Tuesday, November 04, 2008

Tired of givin' it away

"I'm sorry to be so agitated," says Peter Davenport from Harrington, Wash. "I'm at the end of my rope. With the government, with the press, with the American people. You've caught me at a strange time."

This week, on his National UFO Reporting Center Web page, the man who runs one of the world's busiest eyewitness databases announced he was on the brink of shutting down his live telephone Hotline.

1 comment:

Anonymous said...

While this is kind of a sad, disheartening story, I think perhaps, if Davenport and his few associates cannot better develop some methods of screening out the, according to article, 20% to 80% of bogus, prank calls and false reports NUFORC has been increasingly receiving over the past year or more, it may be inevitable that his center's current activities cannot be sustained.

This would be unfortunate, as the mass of centralized reports and continuity of effort Davenport via NUFORC has been able to establish will, over time, be dissipated and dispersed to less organized or coherent venues.

On the other hand, this may also present an opportunity to change and rethink the problem of how difficult and inefficient a manner of gathering reliable reports and data on contemporaneous ufo sightings has increasingly been for NUFORC, and consider more practical means of better collecting and filtering such reports, and even more importantly, providing legit researchers more of an ability and avenue to further, more practically investigate serious and significant reports than NUFORC is either capable or willing to provide currently.

For example, one of NUFORC's long-standing problems and deficiencies, imho, and based on analytical observation, has been that, while brief synopses of reports are collected on his website database, the comprehensive details and raw data of collected reports have been quite restricted by and who Davenport thinks should be involved in further investigation of same. I don't believe he has a very good system of providing access to or computerized tools for analyzing the data patterns within the reports he has collected over the past couple decades, but being almost completely a one-man operation, with inadequate, self-funded support, who can blame him?

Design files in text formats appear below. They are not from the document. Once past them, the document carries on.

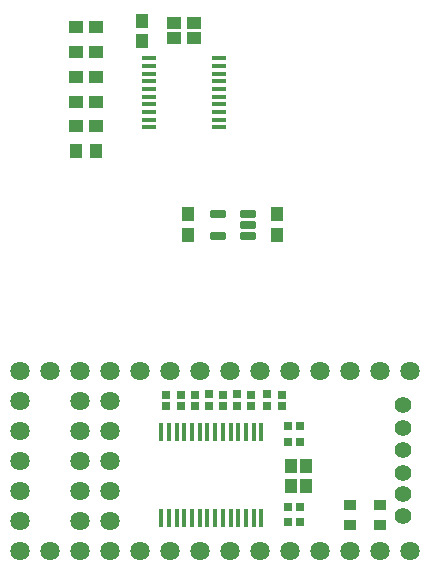
<source format=gbr>
G04 EAGLE Gerber RS-274X export*
G75*
%MOMM*%
%FSLAX34Y34*%
%LPD*%
%INSoldermask Bottom*%
%IPPOS*%
%AMOC8*
5,1,8,0,0,1.08239X$1,22.5*%
G01*
G04 Define Apertures*
%ADD10R,1.201600X1.101600*%
%ADD11R,1.101600X1.201600*%
%ADD12R,0.730700X0.661600*%
%ADD13R,0.661600X0.730700*%
%ADD14R,1.301600X0.451600*%
%ADD15R,0.449600X1.498600*%
%ADD16R,1.301600X1.101600*%
%ADD17R,1.101600X1.301600*%
%ADD18R,0.745600X0.636700*%
%ADD19C,0.394209*%
%ADD20C,1.631600*%
%ADD21R,1.075500X0.900300*%
%ADD22C,1.401600*%
D10*
X67500Y440000D03*
X84500Y440000D03*
D11*
X162000Y302500D03*
X162000Y285500D03*
D10*
X67500Y461000D03*
X84500Y461000D03*
D12*
X168000Y149846D03*
X168000Y140154D03*
X192000Y149846D03*
X192000Y140154D03*
D11*
X238000Y285500D03*
X238000Y302500D03*
D12*
X156000Y149846D03*
X156000Y140154D03*
X216000Y149846D03*
X216000Y140154D03*
X242000Y149846D03*
X242000Y140154D03*
D13*
X247154Y110000D03*
X256846Y110000D03*
X247154Y42000D03*
X256846Y42000D03*
D12*
X144000Y140154D03*
X144000Y149846D03*
D13*
X247154Y123000D03*
X256846Y123000D03*
X247154Y55000D03*
X256846Y55000D03*
D11*
X123000Y449500D03*
X123000Y466500D03*
D10*
X84500Y419000D03*
X67500Y419000D03*
X84500Y377000D03*
X67500Y377000D03*
X84500Y398000D03*
X67500Y398000D03*
D14*
X129300Y376250D03*
X129300Y382750D03*
X129300Y389250D03*
X129300Y395750D03*
X129300Y402250D03*
X129300Y408750D03*
X129300Y415250D03*
X129300Y421750D03*
X129300Y428250D03*
X129300Y434750D03*
X188700Y434750D03*
X188700Y428250D03*
X188700Y421750D03*
X188700Y415250D03*
X188700Y408750D03*
X188700Y402250D03*
X188700Y395750D03*
X188700Y389250D03*
X188700Y382750D03*
X188700Y376250D03*
D15*
X224250Y118560D03*
X217750Y118560D03*
X211250Y118560D03*
X204750Y118560D03*
X198250Y118560D03*
X191750Y118560D03*
X185250Y118560D03*
X172250Y118560D03*
X178750Y118560D03*
X165750Y118560D03*
X159250Y118560D03*
X152750Y118560D03*
X146250Y118560D03*
X139750Y118560D03*
X224250Y45440D03*
X217750Y45440D03*
X211250Y45440D03*
X204750Y45440D03*
X198250Y45440D03*
X191750Y45440D03*
X185250Y45440D03*
X178750Y45440D03*
X172250Y45440D03*
X165750Y45440D03*
X159250Y45440D03*
X152750Y45440D03*
X146250Y45440D03*
X139750Y45440D03*
D16*
X150500Y464500D03*
X167500Y464500D03*
X167500Y451500D03*
X150500Y451500D03*
D17*
X262500Y89500D03*
X262500Y72500D03*
X249500Y72500D03*
X249500Y89500D03*
D11*
X84500Y356000D03*
X67500Y356000D03*
D18*
X180000Y139925D03*
X180000Y150075D03*
X204000Y139925D03*
X204000Y150075D03*
X229000Y150075D03*
X229000Y139925D03*
D19*
X217137Y304987D02*
X207963Y304987D01*
X217137Y304987D02*
X217137Y302013D01*
X207963Y302013D01*
X207963Y304987D01*
X207963Y295487D02*
X217137Y295487D01*
X217137Y292513D01*
X207963Y292513D01*
X207963Y295487D01*
X207963Y285987D02*
X217137Y285987D01*
X217137Y283013D01*
X207963Y283013D01*
X207963Y285987D01*
X192037Y285987D02*
X182863Y285987D01*
X192037Y285987D02*
X192037Y283013D01*
X182863Y283013D01*
X182863Y285987D01*
X182863Y304987D02*
X192037Y304987D01*
X192037Y302013D01*
X182863Y302013D01*
X182863Y304987D01*
D20*
X19900Y170210D03*
X45300Y170210D03*
X70700Y170210D03*
X96100Y170210D03*
X121500Y170210D03*
X146900Y170210D03*
X172300Y170210D03*
X197700Y170210D03*
X223100Y170210D03*
X248500Y170210D03*
X273900Y170210D03*
X299300Y170210D03*
X324700Y170210D03*
X350100Y170210D03*
X19900Y17810D03*
X45300Y17810D03*
X70700Y17810D03*
X96100Y17810D03*
X121500Y17810D03*
X146900Y17810D03*
X172300Y17810D03*
X197700Y17810D03*
X223100Y17810D03*
X248500Y17810D03*
X273900Y17810D03*
X299300Y17810D03*
X324700Y17810D03*
X350100Y17810D03*
X19900Y144810D03*
X19900Y119410D03*
X19900Y94010D03*
X19900Y68610D03*
X19900Y43210D03*
X70700Y43210D03*
X96100Y43210D03*
X70700Y68610D03*
X96100Y68610D03*
X70700Y94010D03*
X96100Y94010D03*
X70700Y119410D03*
X96100Y119410D03*
X70700Y144810D03*
X96100Y144810D03*
D21*
X299000Y56152D03*
X299000Y39848D03*
X325000Y56152D03*
X325000Y39848D03*
D22*
X344000Y141000D03*
X344000Y122000D03*
X344000Y103000D03*
X344000Y84000D03*
X344000Y65476D03*
X344000Y47000D03*
M02*

</source>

His main problem, at the moment, is how better to screen out the bogus, and nastily prankish calls of "reports" NUFORC has been receiving, and perhaps an automated telephone response, involving a recording, should be used, indicating caller ID or other identification trace-back tech, should be used and to notify callers that only serious reports are accepted. Of course, that might make the idiots even more motivated to prank or hack such a system, so it's quite a dilemma.

He may have to resort to not taking direct calls in real time, and be reduced to only recording or taking of such reports (as are legit) to witnesses filing reports even more than now by filling out the report form he maintains on his website. Still, the process of appropriate, effective filtration will remain there, also.

Perhaps a "caller ID" or "warning" recording that requires a call-back number, and/or taking reports by message machine or voicemail intially, and a time-delayed review by a person who listens to initial reports called in to determine if follow-up is needed. Problem there is, however, the same as noted in the article--how do you reduce or screen out the idiot calls, or separate the wheat from the nasty chaff, and also without reducing the efforts of legit reporters from either wanting or being able to make their own reports? I really don't know how you do this on a limited budget with relatively few people.

Anyone got any better ideas about how NUFORC might handle this problem?